Shaping Dietary Perceptions: An LLM-based Content Analysis of Protein Discourse on Instagram

Dario Moratti
Master Digital Healthcare, St. Pölten University of Applied Sciences 2025

Aim and Research Question(s)

This thesis explored the portrayal of the "Protein Hype" on Instagram, examining its communicative tone and thematic focus. The analysis systematically investigated patterns across different influencer types, protein sources, and food processing levels to provide a comprehensive picture of the discourse. A key methodological objective was to evaluate the plausibility of using Large Language Model (LLM)–assisted coding as a transparent and reliable tool for social media content analysis

Background

The “Protein Hype” has become one of the most visible nutrition trends of the past decade. While protein is physiologically essential [1], its online portrayal often exaggerates benefits and obscures risks, particularly through the promotion of ultra-processed high-protein products [2]. Instagram plays an important role in shaping health discourses, especially for younger audiences. Influencers act as informal health communicators who often blend scientific claims with commercial promotion. Despite this prominence, the symbolic construction of protein in digital culture has so far received little academic attention.

Methods

A dataset of 272 public Instagram posts was collected in early 2025. Coding was based on a predefined categorical framework, developed from existing literature and piloted on sample posts. The framework covered eleven dimensions, including Tonality, Contextual Framing, Protein Source, NOVA Classification, Advertising Type, Creator Type, Gender Representation, Visual and Linguistic Framing.
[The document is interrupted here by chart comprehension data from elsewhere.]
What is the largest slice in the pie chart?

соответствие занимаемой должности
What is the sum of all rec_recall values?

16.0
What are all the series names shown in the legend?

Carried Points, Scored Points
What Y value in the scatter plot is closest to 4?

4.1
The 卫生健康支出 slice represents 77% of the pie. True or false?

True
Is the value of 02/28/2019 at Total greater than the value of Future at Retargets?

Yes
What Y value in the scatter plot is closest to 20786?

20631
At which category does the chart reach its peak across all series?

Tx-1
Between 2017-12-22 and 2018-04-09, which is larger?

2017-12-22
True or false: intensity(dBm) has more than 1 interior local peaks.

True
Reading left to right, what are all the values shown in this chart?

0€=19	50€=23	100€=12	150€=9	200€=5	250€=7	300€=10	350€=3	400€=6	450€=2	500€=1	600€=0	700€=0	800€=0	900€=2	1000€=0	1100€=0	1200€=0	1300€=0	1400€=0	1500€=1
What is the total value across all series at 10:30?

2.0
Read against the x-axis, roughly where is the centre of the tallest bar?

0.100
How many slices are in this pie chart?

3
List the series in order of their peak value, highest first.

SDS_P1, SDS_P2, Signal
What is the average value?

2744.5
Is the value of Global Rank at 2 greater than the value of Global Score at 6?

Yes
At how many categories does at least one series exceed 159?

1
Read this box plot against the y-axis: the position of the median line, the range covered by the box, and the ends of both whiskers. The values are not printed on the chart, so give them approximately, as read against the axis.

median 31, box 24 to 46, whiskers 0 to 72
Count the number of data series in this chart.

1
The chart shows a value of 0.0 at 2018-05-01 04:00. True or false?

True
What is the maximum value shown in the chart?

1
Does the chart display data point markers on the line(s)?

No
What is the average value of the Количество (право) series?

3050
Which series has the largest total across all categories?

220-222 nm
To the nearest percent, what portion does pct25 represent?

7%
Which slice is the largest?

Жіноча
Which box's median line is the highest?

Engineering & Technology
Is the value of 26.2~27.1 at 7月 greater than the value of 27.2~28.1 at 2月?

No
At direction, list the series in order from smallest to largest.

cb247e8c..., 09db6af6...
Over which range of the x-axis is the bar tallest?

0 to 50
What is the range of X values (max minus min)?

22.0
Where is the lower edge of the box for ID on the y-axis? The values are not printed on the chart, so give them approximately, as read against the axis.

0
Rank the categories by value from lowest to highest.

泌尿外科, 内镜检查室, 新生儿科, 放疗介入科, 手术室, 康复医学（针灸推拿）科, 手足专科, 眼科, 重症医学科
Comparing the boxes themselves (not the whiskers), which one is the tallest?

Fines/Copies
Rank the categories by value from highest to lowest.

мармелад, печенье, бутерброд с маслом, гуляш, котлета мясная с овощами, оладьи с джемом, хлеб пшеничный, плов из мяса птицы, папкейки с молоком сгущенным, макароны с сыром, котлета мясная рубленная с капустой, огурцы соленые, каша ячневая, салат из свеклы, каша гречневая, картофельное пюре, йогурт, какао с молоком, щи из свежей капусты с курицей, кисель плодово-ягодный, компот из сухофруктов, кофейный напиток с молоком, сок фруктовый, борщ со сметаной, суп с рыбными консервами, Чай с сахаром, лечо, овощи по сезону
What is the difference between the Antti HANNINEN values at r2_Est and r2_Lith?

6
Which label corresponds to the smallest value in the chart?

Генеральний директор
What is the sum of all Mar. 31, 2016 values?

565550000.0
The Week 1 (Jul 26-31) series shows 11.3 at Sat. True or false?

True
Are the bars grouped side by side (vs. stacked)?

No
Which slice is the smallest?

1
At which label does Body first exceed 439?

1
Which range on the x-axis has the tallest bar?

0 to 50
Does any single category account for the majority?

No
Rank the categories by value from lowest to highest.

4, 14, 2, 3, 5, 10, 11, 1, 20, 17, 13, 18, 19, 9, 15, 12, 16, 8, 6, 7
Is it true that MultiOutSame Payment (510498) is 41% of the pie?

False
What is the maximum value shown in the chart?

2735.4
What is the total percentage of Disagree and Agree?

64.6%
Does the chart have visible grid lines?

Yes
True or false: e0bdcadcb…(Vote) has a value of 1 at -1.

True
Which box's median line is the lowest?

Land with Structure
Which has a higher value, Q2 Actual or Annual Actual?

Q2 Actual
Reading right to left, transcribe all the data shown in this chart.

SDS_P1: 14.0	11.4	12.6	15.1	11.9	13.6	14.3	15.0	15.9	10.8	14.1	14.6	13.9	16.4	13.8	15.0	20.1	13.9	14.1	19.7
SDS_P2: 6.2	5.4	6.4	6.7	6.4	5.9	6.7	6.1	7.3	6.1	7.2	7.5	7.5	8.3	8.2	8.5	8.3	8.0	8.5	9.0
A hybrid workflow was applied: LLM-assisted classification with GPT-4o using structured prompts and annotated examples; manual coding by the author of 79 posts; and an intercoder reliability test, in which 30 posts were independently analysed by a second coder.

Results and Discussion

The portrayal of protein was dominated by explicitly promotional and motivational/personal tones. Fitness and lifestyle contexts contained the highest share of promotional posts, while scientific or pseudo-scientific contexts showed more balance and included critical perspectives. Animal- and plant-based proteins were most often presented in promotional ways, whereas mixed sources leaned towards motivational/personal framing. Ultra-processed products (NOVA 4) were strongly linked with promotional content. Intercoder reliability was high between author and LLM (M = 90.0%, κ = 0.74), while comparison with a second coder produced moderate agreement (M = 78.3%, κ = 0.49)). Peer reviewers judged the plausibility of LLM classifications as very high across all tested dimensions (M > 4.65/5).

Conclusion

Protein on Instagram is framed less as a nutrient and more as a lifestyle commodity, reinforcing simplified and commercialised health ideals. The hybrid coding workflow showed that LLMs, when embedded in a human-supervised process, can reliably support social media content analysis. Beyond this study, LLMs hold potential as scalable tools for analysing complex, multimodal datasets in digital health research. The findings highlight the importance of strengthening media and nutrition literacy in digital health communication and open paths for further cross-platform research.

References

[1] Ortega et al. (2024). Nutrients, 16(11):1697.

[2] Denniss et al. (2023). Nutrients, 15(10):2332.